# Entidades industriais e trabalhistas consideram tímida queda da Selic

> A queda da Selic de 14% para 13,75% ao ano, decidida pelo Copom em 16 de dezembro, foi considerada tímida por entidades industriais e trabalhistas. CNI, CUT, Força Sindical e CBIC avaliam que o corte de 0,25 ponto percentual tem efeito limitado sobre o crédito para empresas e famílias, embora reconheçam a sinalização de flexibilização monetária.

*Mercado Valor · Economia · 17 de setembro de 2026 · Lia Hartmann*

Copom reduziu a Selic de 14% para 13,75% ao ano nesta quarta-feira (16). CNI, CUT, Força Sindical e CBIC divergem sobre o ritmo do corte e apontam efeitos limitados no crédito para empresas e famílias.

O Comitê de Política Monetária (Copom) do Banco Central reduziu a Selic de 14% para 13,75% ao ano nesta quarta-feira (16). A decisão, a quinta redução consecutiva, foi recebida como tímida por representações da indústria e dos trabalhadores, que afirmam que o corte não alivia a situação financeira de empresas e famílias.

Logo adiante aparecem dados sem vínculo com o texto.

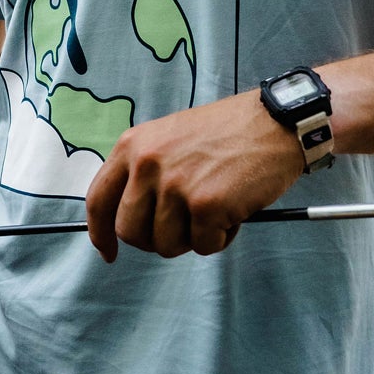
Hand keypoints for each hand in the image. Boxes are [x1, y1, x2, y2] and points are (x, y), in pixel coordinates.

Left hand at [85, 90, 305, 261]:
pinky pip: (203, 246)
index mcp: (132, 146)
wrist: (275, 122)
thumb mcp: (169, 138)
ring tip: (215, 209)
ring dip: (192, 238)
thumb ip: (144, 173)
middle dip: (155, 239)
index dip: (100, 234)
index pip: (99, 200)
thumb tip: (127, 220)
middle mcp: (147, 164)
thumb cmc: (227, 132)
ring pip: (165, 244)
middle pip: (130, 231)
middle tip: (183, 228)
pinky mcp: (206, 205)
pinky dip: (220, 238)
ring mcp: (175, 185)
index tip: (109, 251)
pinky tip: (233, 210)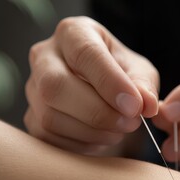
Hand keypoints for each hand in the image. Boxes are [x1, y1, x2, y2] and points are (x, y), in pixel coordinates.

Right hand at [25, 17, 158, 154]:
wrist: (103, 90)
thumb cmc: (121, 74)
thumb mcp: (139, 71)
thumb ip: (144, 85)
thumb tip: (147, 105)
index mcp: (73, 33)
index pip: (85, 54)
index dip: (110, 82)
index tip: (135, 106)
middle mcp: (44, 56)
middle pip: (56, 87)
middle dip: (99, 113)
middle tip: (131, 123)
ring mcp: (33, 88)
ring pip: (51, 117)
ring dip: (93, 132)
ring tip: (119, 130)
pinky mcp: (32, 117)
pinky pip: (50, 138)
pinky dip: (82, 144)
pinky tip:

A taxa básica segue em 13,75% ao ano, patamar mantido nas leituras diárias mais recentes registradas pelo Banco Central. Na prática, o juro real permanece em torno de 9%, cerca de quatro pontos acima da taxa neutra estimada pelo BC, de 5% ao ano, segundo a Confederação Nacional da Indústria (CNI).

## O que dizem indústria e trabalhadores

A CNI avaliou que houve excesso de prudência do Copom diante da desaceleração da inflação. A entidade citou trajetória consistente de queda, com 4,22% no acumulado em 12 meses até agosto, e melhora das expectativas de mercado rumo à meta de 3% ao ano. Para o presidente da confederação, Ricardo Alban, é essencial que o Banco Central dê continuidade ao ciclo de redução.

A Central Única dos Trabalhadores (CUT) classificou a queda como passo importante, mas insuficiente diante do nível elevado dos juros. Neiva Ribeiro, presidenta do Sindicato dos Bancários de São Paulo e diretora executiva da CUT, afirmou que a Selic influencia diretamente o custo de empréstimos e financiamentos e que, mesmo com defasagem, a redução abre espaço para crédito mais barato.

A Força Sindical chamou o corte de 0,25 ponto percentual de muito tímido e um balde de água fria para o quarto trimestre. A central criticou o que descreve como política que concentra renda e reduz a capacidade de consumo das famílias, enfraquece a confiança dos empresários e desestimula investimentos.

## Construção civil vê avanço, mas pede continuidade

A Câmara Brasileira da Indústria da Construção (CBIC) considerou a redução positiva, mas alertou que a Selic segue em patamar elevado, limitando a retomada do crédito. Para o presidente da entidade, Eduardo Almeida, os juros de dois dígitos desde o início de 2022 representam um desafio para setores de ciclo longo, que dependem de crédito e previsibilidade.

O movimento interessa diretamente a quem toma crédito ou investe em renda fixa. Com a Selic ainda em dois dígitos, o custo do dinheiro no Brasil continua entre os mais altos do mundo, e o repasse ao consumidor costuma chegar com defasagem. Quem acompanha o mercado de títulos públicos sabe que o juro composto não perdoa: cada mês de taxa elevada encarece a dívida de famílias e empresas e adia a retomada do investimento produtivo.